### Texto seleccionado
+ + +

ARCOmadrid 2020: PROYECTOS ULTRAVIOLETA, STAND DESTACADO DE LA SECCIÓN DIÁLOGOS

En el marco de la sección Diálogos, ARCOmadrid hizo entrega del I Premio Iberia a la plataforma guatemalteca Proyectos UltraVioleta por la obra de Hellen Ascoli y Naufus Ramírez-Figueroa.

En función a las diez galerías seleccionadas por los curadores Agustín Pérez Rubio Y Lucía Sanromán para participar dentro de la sección Diálogos, el I Premio Iberia fue entregado a Proyectos UltraVioleta, una plataforma de arte contemporáneo guatemalteca que exhibe a lo largo de ARCOmadrid las obras de Hellen Ascoli (Ciudad de Guatemala, 1984) y Naufus Ramírez- Figueroa (Ciudad de Guatemala, 1978). El jurado, constituido por el director del Museo de Arte Contemporáneo de Barcelona, Ferrán Barenblit, y la reconocida curadora independiente Andrea Pacheco, destacó la propuesta exhibida por Proyecto UltraVioleta: un diálogo centrado en la presencia del cuerpo y la identidad.

+ + +

(Coordenadas de articulaciones con nombre)
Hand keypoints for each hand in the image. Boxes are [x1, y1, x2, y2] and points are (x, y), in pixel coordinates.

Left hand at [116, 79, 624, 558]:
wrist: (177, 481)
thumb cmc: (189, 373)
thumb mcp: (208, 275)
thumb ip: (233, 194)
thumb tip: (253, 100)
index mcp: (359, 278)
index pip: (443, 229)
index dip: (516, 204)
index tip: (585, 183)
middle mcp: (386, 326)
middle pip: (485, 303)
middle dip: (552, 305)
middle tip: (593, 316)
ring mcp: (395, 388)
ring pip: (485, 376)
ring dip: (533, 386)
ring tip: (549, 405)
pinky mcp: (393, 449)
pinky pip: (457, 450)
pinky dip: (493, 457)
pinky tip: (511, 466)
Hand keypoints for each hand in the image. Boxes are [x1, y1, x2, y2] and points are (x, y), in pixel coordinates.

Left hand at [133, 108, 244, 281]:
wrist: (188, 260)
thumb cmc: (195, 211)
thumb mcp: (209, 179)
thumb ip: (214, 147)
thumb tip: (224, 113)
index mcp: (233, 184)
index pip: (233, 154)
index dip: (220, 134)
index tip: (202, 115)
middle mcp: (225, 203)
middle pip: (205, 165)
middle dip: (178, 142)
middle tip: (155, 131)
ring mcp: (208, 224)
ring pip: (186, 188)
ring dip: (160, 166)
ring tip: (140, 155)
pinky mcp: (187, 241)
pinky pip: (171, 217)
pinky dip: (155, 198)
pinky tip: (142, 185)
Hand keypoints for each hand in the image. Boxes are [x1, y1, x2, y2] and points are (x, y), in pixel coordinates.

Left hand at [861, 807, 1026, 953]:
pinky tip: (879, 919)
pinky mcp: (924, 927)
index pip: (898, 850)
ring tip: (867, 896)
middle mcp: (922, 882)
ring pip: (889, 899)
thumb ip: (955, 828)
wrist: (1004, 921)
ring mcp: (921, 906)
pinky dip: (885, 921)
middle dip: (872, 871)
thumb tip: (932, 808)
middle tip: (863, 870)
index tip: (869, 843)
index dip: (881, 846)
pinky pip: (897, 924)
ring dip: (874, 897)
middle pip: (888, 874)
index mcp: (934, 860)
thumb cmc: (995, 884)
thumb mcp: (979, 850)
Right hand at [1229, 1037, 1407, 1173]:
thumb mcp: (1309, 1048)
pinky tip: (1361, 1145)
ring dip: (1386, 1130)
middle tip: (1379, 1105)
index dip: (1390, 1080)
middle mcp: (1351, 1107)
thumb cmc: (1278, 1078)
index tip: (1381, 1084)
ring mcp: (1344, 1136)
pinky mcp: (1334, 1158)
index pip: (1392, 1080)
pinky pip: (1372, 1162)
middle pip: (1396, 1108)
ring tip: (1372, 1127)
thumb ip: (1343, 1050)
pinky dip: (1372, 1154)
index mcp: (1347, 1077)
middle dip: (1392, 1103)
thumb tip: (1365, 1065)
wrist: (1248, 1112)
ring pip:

+ + +

### Enunciado del ejercicio
Prolonga la noticia sobre el I Premio Iberia otorgado en ARCOmadrid 2020, empezando justo después de su última oración.

### Respuesta propuesta
Por Matías Helbig
Photo courtesy of Proyectos UltraVioleta

Representada en la feria por el co-fundador de la plataforma, el artista Stefan Benchoam (Ciudad de Guatemala, 1983), la propuesta de Proyectos UltraVioleta consta de seis obras desarrolladas por dos artistas locales que viven en el exterior.

Por un lado, el videoarte Mimesis of Mimesis ― obra inspirada en la pintura Mímesis, de la artista surrealista Remedios Varo (España, 1908-1963) ― y la escultura Estante con frascos de medicamentos, ambas producidas por Ramírez-Figueroa, reflexionan directamente sobre los conflictos que devienen de la cosificación del cuerpo. En el primer caso, el artista presenta un video breve que muestra el interior del Royal Tropical Institute de Holanda ― instituto que tuvo su apogeo durante el periodo colonialista ― con un montón de sillas y empapelados apilados y desenfundados para luego exhibirse a él mismo, desnudo y abotonado como si fuera parte del mobiliario. En cuanto a la escultura, se trata de la reproducción de un estante de baño rosado repleto de frascos medicinales y una pierna que forma parte del estante. De esta manera, Naufus “expone la vulnerabilidad del cuerpo”, explica Claudia, quien representa el stand junto a Benchoam. Víctima del exilio por los conflictos bélicos de su país, Naufus Ramírez-Figueroa manifiesta las diferencias de su cuerpo como una consecuencia política.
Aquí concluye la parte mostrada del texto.